Nach Bekanntwerden des Ausbruchs hatte die Stadt Münster das Hygienekonzept des Clubs als vorbildlich gelobt: Nicht nur hatte der Club nur immunisierten Menschen Zutritt gewährt, auch die Lüftungsanlagen überträfen laut Wartungsfirma die Anforderungen. Das Gesundheitsamt empfahl allen Gästen der Party, einen Bürgertest vornehmen zu lassen. Bei Symptomen sollten sich die Partygäste an einen Hausarzt wenden.

13.51 Uhr: Lauterbach rechnet mit 2G-Regel nach der Bundestagswahl

Der SPD-Gesundheitsexperte Karl Lauterbach hofft, dass die Corona-Pandemie im Frühjahr weitgehend überstanden sein wird. „Der Herbst wird noch einmal schwierig werden“, sagte er der Deutschen Presse-Agentur in Köln. „Wir werden noch einmal steigende Fallzahlen haben. Im Winter könnte es dann aber besser werden, wenn die Zahl der Ungeimpften abgenommen hat.“

Er rechne damit, dass insbesondere nach der Bundestagswahl zunehmend die 2G-Regel eingeführt werde, wonach nur Geimpfte und Genesene zugelassen sind. „Das wird viele dazu bewegen, sich impfen zu lassen.“ Im Frühjahr könne die Pandemie dann weitgehend überstanden sein - „wenn es keine neuen Mutationen gibt“.

12. September 2021

18 Uhr: Oberarzt sorgt für Aufsehen – „Es ist deprimierend“

Der Hamburger Intensivmediziner Marc Bota sorgt im Netz für Aufsehen. Der Oberarzt kritisiert die mangelhafte Impfkampagne in Deutschland mit deutlichen Worten.
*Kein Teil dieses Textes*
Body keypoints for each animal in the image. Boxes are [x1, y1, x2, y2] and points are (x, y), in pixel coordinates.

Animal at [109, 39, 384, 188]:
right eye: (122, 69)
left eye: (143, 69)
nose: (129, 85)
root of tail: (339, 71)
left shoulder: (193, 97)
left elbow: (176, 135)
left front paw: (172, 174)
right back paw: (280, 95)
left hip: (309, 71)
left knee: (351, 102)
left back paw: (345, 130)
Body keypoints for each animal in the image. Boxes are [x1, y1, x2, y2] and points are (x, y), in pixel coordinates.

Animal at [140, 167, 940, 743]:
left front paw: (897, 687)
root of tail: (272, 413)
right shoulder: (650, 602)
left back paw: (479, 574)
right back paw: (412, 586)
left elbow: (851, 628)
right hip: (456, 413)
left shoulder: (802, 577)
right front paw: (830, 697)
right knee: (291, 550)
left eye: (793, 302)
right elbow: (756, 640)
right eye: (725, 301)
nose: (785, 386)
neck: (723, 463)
Der Leiter der Intensivmedizin an der Bethesda Klinik Bergedorf habe mal den Selbstversuch gestartet, nämlich eine Woche nach niederschwelligen Impfangeboten zu suchen. Seine Bilanz ist, wie er selbst auf Twitter schreibt, „deprimierend“.
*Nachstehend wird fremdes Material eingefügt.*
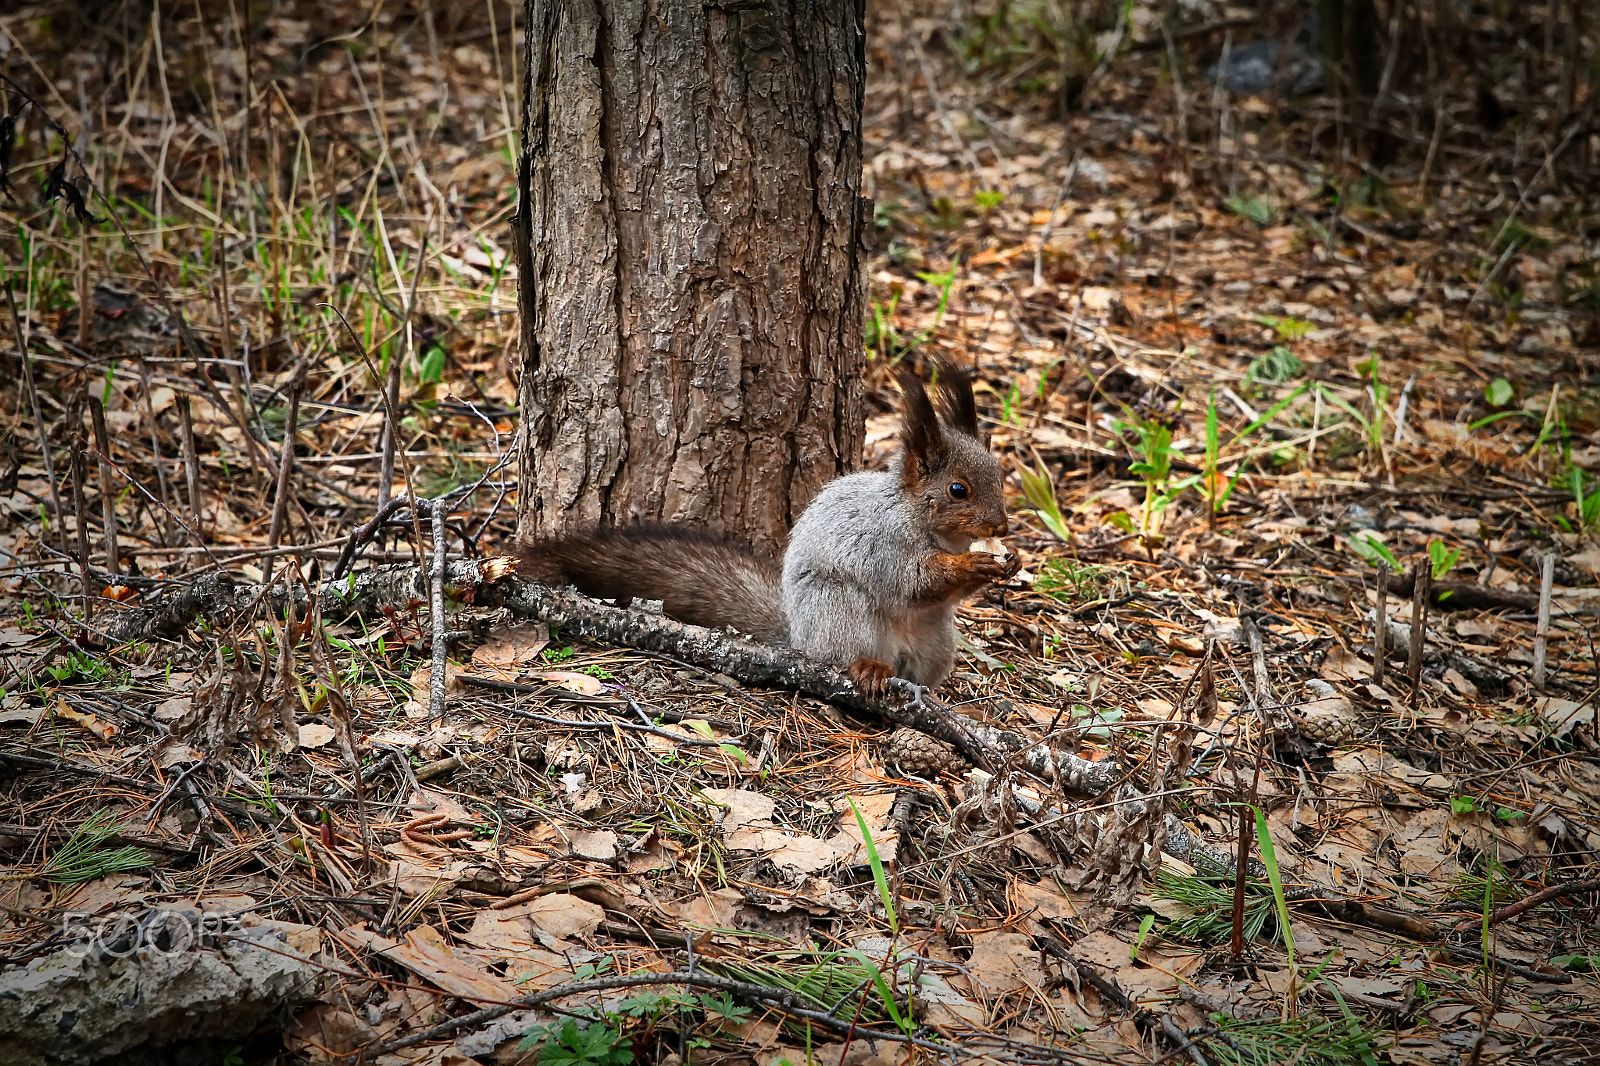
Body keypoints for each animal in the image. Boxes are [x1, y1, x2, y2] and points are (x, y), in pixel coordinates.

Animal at [512, 361, 1011, 697]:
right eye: (958, 489)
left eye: (1000, 473)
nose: (1002, 526)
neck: (931, 527)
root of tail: (799, 637)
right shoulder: (880, 542)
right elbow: (911, 581)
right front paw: (973, 563)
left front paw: (1006, 562)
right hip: (839, 611)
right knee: (841, 656)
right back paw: (867, 668)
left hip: (936, 642)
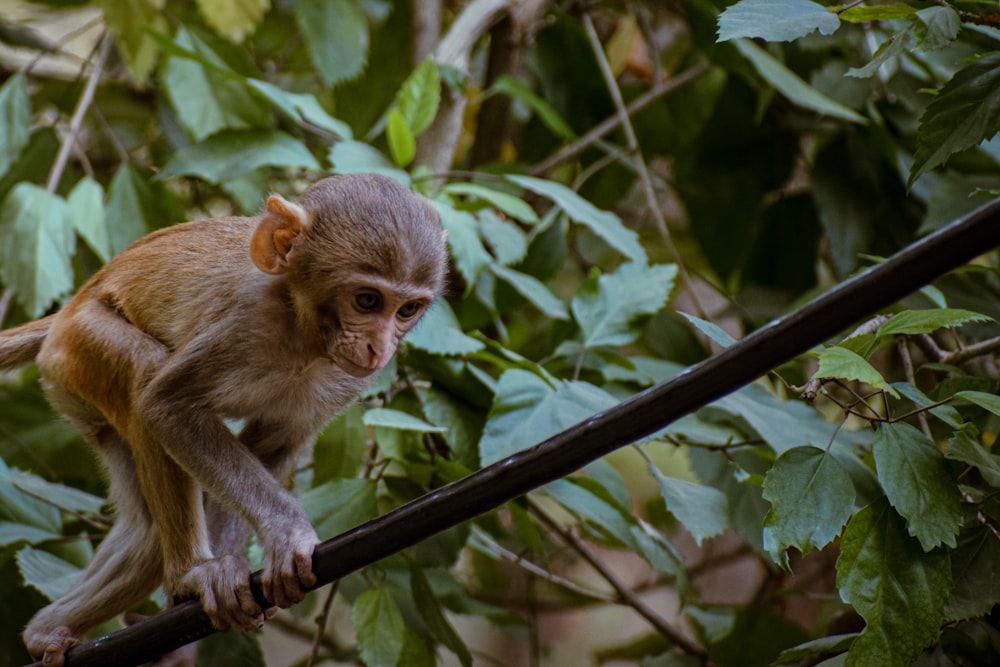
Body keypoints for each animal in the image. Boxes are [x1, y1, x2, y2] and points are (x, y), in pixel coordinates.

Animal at [0, 174, 446, 667]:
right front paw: (286, 533)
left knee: (146, 535)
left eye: (407, 310)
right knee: (142, 372)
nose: (379, 348)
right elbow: (165, 406)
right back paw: (191, 574)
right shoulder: (245, 323)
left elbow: (274, 444)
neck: (302, 332)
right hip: (83, 341)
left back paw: (48, 628)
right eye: (367, 300)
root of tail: (68, 310)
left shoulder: (346, 381)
Bota kritisiert: „Kein einziges Plakat, keine Info über TV oder Radio. Nichts vor oder in einem Supermarkt, an keiner U-Bahn Haltestelle, nichts in den U-Bahn-Monitoren.“

Deswegen fordert der Oberarzt mit klaren Worten: „Wir brauchen JETZT eine Impfkampagne, die diesen Namen verdient. In verschiedenen Sprachen, mit Infoständen vor Supermärkten, direkten Anrufen oder Anschreiben.“

Es bringe nichts, wenn man auf die Eigenverantwortung der Ungeimpften beharrt. Das helfe „nicht über den Herbst/Winter hinweg“.